What is needed is an exact copy of the lines from the one containing "<!-- service -->" through the last line of the entries below, both included.

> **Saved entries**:
-------

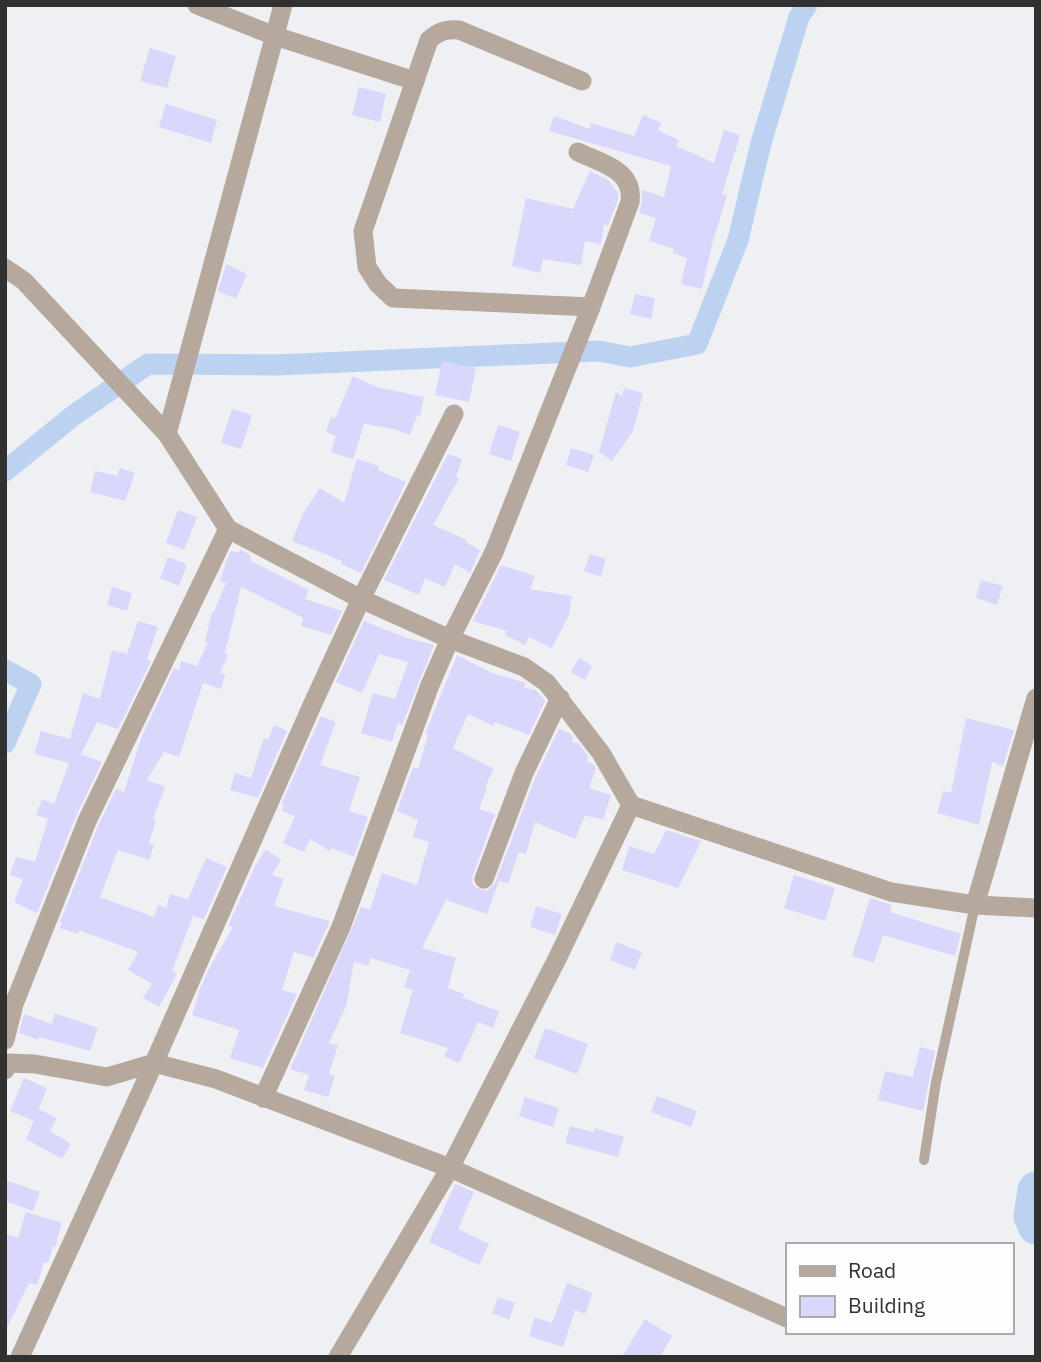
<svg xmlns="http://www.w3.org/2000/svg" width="1041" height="1362" viewBox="0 0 1041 1362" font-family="'IBM Plex Sans',sans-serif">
<rect width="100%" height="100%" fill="#eff0f3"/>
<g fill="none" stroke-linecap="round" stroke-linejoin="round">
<!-- canal -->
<g stroke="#bcd2f1" stroke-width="21">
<path d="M5,471l69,-56 74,-51 127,1 324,-14 31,6 67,-13 41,-104 23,-97 38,-126 8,-12"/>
<path d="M5,670l26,14 -26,59"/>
</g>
<!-- river -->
<path stroke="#bcd2f1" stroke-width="37" d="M1036,1190l-4,26 4,10"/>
</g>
<!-- building -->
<g fill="#d9d7fb">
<path d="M150,48l26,8 -9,32 -27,-7z"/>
<path d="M359,87l27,7 -6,28 -28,-7z"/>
<path d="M166,104l51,16 -6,23 -52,-16z"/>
<path d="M643,115l18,8 -3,7 21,10 -3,6 38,17 10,-33 16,5 -18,59 5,2 -14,45 -11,48 -21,-5 6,-26 -14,-5 1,-4 -25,-8 7,-23 -17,-5 3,-11v-12l22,7 7,-31 -122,-35 5,-15 36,13 1,-6 43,13z"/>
<path d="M590,171l18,9 10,13v7l-10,26 -4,-2 -3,20 -16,-3 -4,24 -38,-6 -3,14 -28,-7 14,-68 47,11z"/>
<path d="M226,264l21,10 -11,25 -18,-8z"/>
<path d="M635,294l20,4 -4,21 -21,-5z"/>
<path d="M442,361l34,7 -7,34 -34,-7z"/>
<path d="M353,376l24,11 47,10 -4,19h-3l-7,19 -16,-6 -30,-5 -11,35 -22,-7 5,-16 -10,-4 5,-15 4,2z"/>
<path d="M624,388l19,5 -10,38 -21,30 -13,-9 17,-60 6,4z"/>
<path d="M232,409l20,6 -11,34 -20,-6z"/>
<path d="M498,425l22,7 -9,29 -22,-7z"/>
<path d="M571,448l23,7 -6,17 -22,-7z"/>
<path d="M448,454l14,5 -6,18 3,1 -26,47 34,15 -1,2 14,8 -10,23 -15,-9 -10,23 -20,-9 -6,17 -35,-15z"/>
<path d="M357,459l22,7 -1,4 28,12 -45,91 -20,-9 1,-3 -50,-20 12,-29 16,-24 24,15z"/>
<path d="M120,468l15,5 -10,28 -35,-9 5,-21 22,5z"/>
<path d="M178,510l19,7 -13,33 -18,-7z"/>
<path d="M240,549l9,5 2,7 58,29 -4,9 37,12 -11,24 -30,-9 2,-8 -62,-31 -16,66 3,2 -8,18 5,2 -4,14 -18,-6 -24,74 -15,-5 -17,28 18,7 -12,32 3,1 -7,23 5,2 -5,15 -31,-10 -18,47 54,20 4,-12 8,3 4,-14 18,5 18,-41 21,9 -23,52 -11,-3 -21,55 5,3 -18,33 -16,-9 9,-14 -24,-14 10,-18 -59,-22 -1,4 -18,-6 2,-5 -2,-1 38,-96 18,-37 8,3 18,-56 32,-68 5,2 2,-9 16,5 11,-24 -3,-1 7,-29h2l12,-29 -6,-2 7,-22 4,-8 8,2z"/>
<path d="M590,554l16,5 -5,18 -17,-6z"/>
<path d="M168,557l19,7 -8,22 -19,-8z"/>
<path d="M501,565l34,11 -5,13 42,7 -3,19 -17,33 -23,-11 -4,8 -20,-10 2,-4 -34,-10z"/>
<path d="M981,580l22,6 -6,19 -21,-7z"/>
<path d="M112,587l20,6 -5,18 -20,-6z"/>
<path d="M138,621l20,6 -11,32 4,2 -33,68 -21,-7 -16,32 21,8 -26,54 -39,97 -23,-11 9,-23 -13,-4 6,-18 19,5 13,-43 -12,-4 6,-16 12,5 15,-41 -35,-9 7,-23 29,8 13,-46 17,6 12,-49 15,4z"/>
<path d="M364,621l43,17 27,7 -32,80 -4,-2 -6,19 -31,-9 12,-40 22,6 13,-37 -29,-8 -17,39 -26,-11z"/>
<path d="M457,655l35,18 34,10 -2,5 12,2 9,11 -16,34 -34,-13 -2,4 -25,-12 -15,34 41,21 -9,18 2,1 -8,21 16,5 -22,61 -1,7 3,5 12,4 8,-8 40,-105 24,-49 11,4 3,4 -1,5 6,1 10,13 -1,6 7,3 2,3 -7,20 22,7 -8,25 -18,-5 -10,24 -40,-17 -9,32 -7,-2 -11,32 -9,-3 -12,33 -41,-14 -24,48 34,10 -8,30 16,6 -1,4 36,13 -6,17 -15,-6 -19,41 -15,-7 4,-8 -48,-15 13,-43 -9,-3 6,-17 -39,-12 -3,8 -14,-4 -8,44 -17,37 9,2 -9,29 6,2 -7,21 -24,-7 5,-15 -19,-6 71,-162 9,3 12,-37 35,12 12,-43 -16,-5 5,-17 -21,-9 16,-44 5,2 10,-34 -3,-1z"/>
<path d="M579,658l13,8 -7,14 -14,-8z"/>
<path d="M321,716l15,6 -16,43 40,12 -11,34 19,6 -14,40 -22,-9 -2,3 -20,-12 -6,13 -21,-9 12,-27 -13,-5 2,-5 -3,-1z"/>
<path d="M966,718l48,12 -11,36 -11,-4 -13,63 -42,-12 6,-22 8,2z"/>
<path d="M274,725l13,6 -29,67 -28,-8 5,-17 16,5 13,-40 4,2z"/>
<path d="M666,830l35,11 -23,47 -56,-18 7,-24 25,8z"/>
<path d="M266,849l15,11 -9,15 12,4 -10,27 56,15 -17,37 -19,-6 -12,38 15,4 -34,74 -33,-10 9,-28 -47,-15 7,-24 11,-24 23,-40 -5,-1 27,-60z"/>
<path d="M794,875l41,13 -10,33 -41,-13z"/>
<path d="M870,898l22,7 -2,7 71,22 -6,22 -72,-21 -9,28 -22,-7z"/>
<path d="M536,906l26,8 -7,21 -25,-8z"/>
<path d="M616,942l26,10 -7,18 -25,-10z"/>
<path d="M55,1013l43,15 -8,23 -51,-14 -1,3 -19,-7 5,-19 28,10z"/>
<path d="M545,1028l43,16 -11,30 -43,-16z"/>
<path d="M920,1047l15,4 -12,60 -45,-11 7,-29 28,6z"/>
<path d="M24,1078l23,10 -13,33 -24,-10z"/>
<path d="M657,1096l40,15 -6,16 -40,-15z"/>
<path d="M525,1097l34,11 -6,19 -34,-11z"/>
<path d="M39,1109l18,9 -7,13 21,13 -9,15 -36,-20z"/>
<path d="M570,1126l23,6 2,-4 29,9 -6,20 -53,-14z"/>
<path d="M5,1180l35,12 -7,19 -28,-10z"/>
<path d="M455,1184l19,8 -16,37 31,15 -10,21 -50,-23z"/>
<path d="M26,1212l36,11 -7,24 -2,-1 -5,17 -4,-1 -7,23 -8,-2 -24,49v-98l13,4z"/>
<path d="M567,1283l26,10 -8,21 -10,-4 -12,37 -34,-11 6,-19 17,6z"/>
<path d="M498,1297l17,6 -6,17 -17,-7z"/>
<path d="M645,1319l27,17 -12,21h-38z"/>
</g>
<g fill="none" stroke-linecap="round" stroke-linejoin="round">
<!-- service -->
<path stroke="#b6a89d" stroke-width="10" d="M924,1160l12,-78 39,-177"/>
<!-- minor -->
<g stroke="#b6a89d" stroke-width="19">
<path d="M197,5l78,31 140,45"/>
<path d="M582,81l-123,-51c-13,-1 -20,1 -30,10l-66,191 4,36 11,17 15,14 198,9"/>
<path d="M5,268l19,13 143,153 61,95 133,70 89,40 74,28 23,16 54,70 30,52"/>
<path d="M167,434l116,-429"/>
<path d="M484,879l40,-106 36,-75"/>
<path d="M975,905l61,-207"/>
<path d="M5,1040l9,-36 73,-183 141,-292"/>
<path d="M5,1070l3,-7 27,1 72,13 47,-14 62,16 234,89 337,150"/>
<path d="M263,1098l78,-171 89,-242 20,-46 44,-87 97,-245 39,-105c4,-32 -27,-38 -52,-50"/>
<path d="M20,1357l134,-294 159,-360 48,-104 93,-185"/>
</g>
<!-- tertiary -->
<path stroke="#b6a89d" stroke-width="19" d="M338,1357l112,-189 107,-209 74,-154 260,87 84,13 61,3"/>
</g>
<!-- border -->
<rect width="1041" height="1362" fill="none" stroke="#313132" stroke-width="14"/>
<!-- legend -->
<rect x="786" y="1243" width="228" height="91" fill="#fdfdfe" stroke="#ababac" stroke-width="2"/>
<rect x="800" y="1266" width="35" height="10" fill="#b6a89d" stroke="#ababac" stroke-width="2"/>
<text x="848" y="1278" font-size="21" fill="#313132">Road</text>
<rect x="800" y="1296" width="35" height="21" fill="#d9d7fb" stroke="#ababac" stroke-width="2"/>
<text x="848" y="1313" font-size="21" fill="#313132">Building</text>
</svg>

-------

> **Result of this exercise**:
<!-- service -->
<path stroke="#b6a89d" stroke-width="10" d="M924,1160l12,-78 39,-177"/>
<!-- minor -->
<g stroke="#b6a89d" stroke-width="19">
<path d="M197,5l78,31 140,45"/>
<path d="M582,81l-123,-51c-13,-1 -20,1 -30,10l-66,191 4,36 11,17 15,14 198,9"/>
<path d="M5,268l19,13 143,153 61,95 133,70 89,40 74,28 23,16 54,70 30,52"/>
<path d="M167,434l116,-429"/>
<path d="M484,879l40,-106 36,-75"/>
<path d="M975,905l61,-207"/>
<path d="M5,1040l9,-36 73,-183 141,-292"/>
<path d="M5,1070l3,-7 27,1 72,13 47,-14 62,16 234,89 337,150"/>
<path d="M263,1098l78,-171 89,-242 20,-46 44,-87 97,-245 39,-105c4,-32 -27,-38 -52,-50"/>
<path d="M20,1357l134,-294 159,-360 48,-104 93,-185"/>
</g>
<!-- tertiary -->
<path stroke="#b6a89d" stroke-width="19" d="M338,1357l112,-189 107,-209 74,-154 260,87 84,13 61,3"/>
</g>
<!-- border -->
<rect width="1041" height="1362" fill="none" stroke="#313132" stroke-width="14"/>
<!-- legend -->
<rect x="786" y="1243" width="228" height="91" fill="#fdfdfe" stroke="#ababac" stroke-width="2"/>
<rect x="800" y="1266" width="35" height="10" fill="#b6a89d" stroke="#ababac" stroke-width="2"/>
<text x="848" y="1278" font-size="21" fill="#313132">Road</text>
<rect x="800" y="1296" width="35" height="21" fill="#d9d7fb" stroke="#ababac" stroke-width="2"/>
<text x="848" y="1313" font-size="21" fill="#313132">Building</text>
</svg>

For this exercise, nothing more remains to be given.